Electronic design files:
- Opening Delimiter -
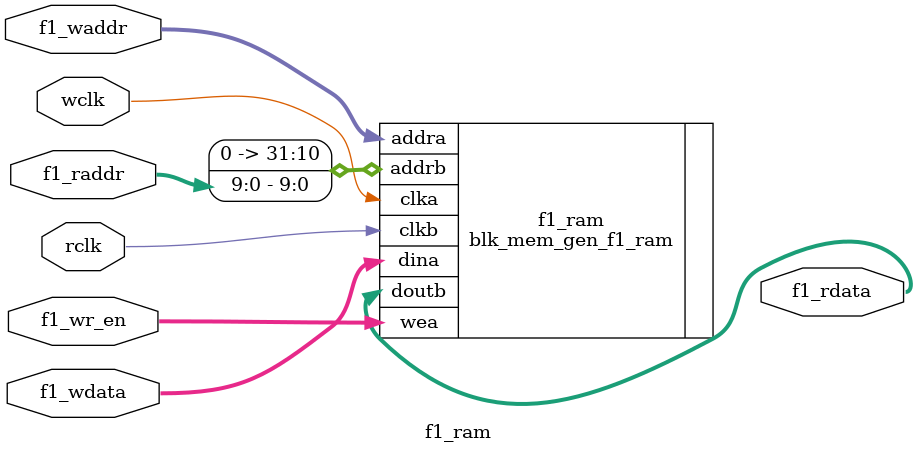
<source format=v>

module f1_ram(/*autoport*/
//output
			f1_rdata,
//input
			rclk,
			wclk,
			f1_wr_en,
			f1_waddr,
			f1_wdata,
			f1_raddr);
input wire			rclk;
input wire			wclk;
input wire [3:0]    f1_wr_en;
input wire [31:0]   f1_waddr;
input wire [31:0]   f1_wdata;

input wire [9:0]   f1_raddr;
output wire [7:0]  f1_rdata; 



//2 cycles delay
blk_mem_gen_f1_ram f1_ram (
  .clka(wclk),    // input wire clka
  .wea(f1_wr_en),      // input wire [3 : 0] wea
  .addra(f1_waddr),  // input wire [31 : 0] addra
  .dina(f1_wdata),    // input wire [31 : 0] dina
  .clkb(rclk),    // input wire clkb
  .addrb({22'b0,f1_raddr}),  // input wire [31 : 0] addrb
  .doutb(f1_rdata)  // output wire [31 : 0] doutb
);

endmodule 
</source>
- Closing Delimiter -
ASSIGNMENT: State the number of lines above that include "output", and nothing further.

TASK RESPONSE: 3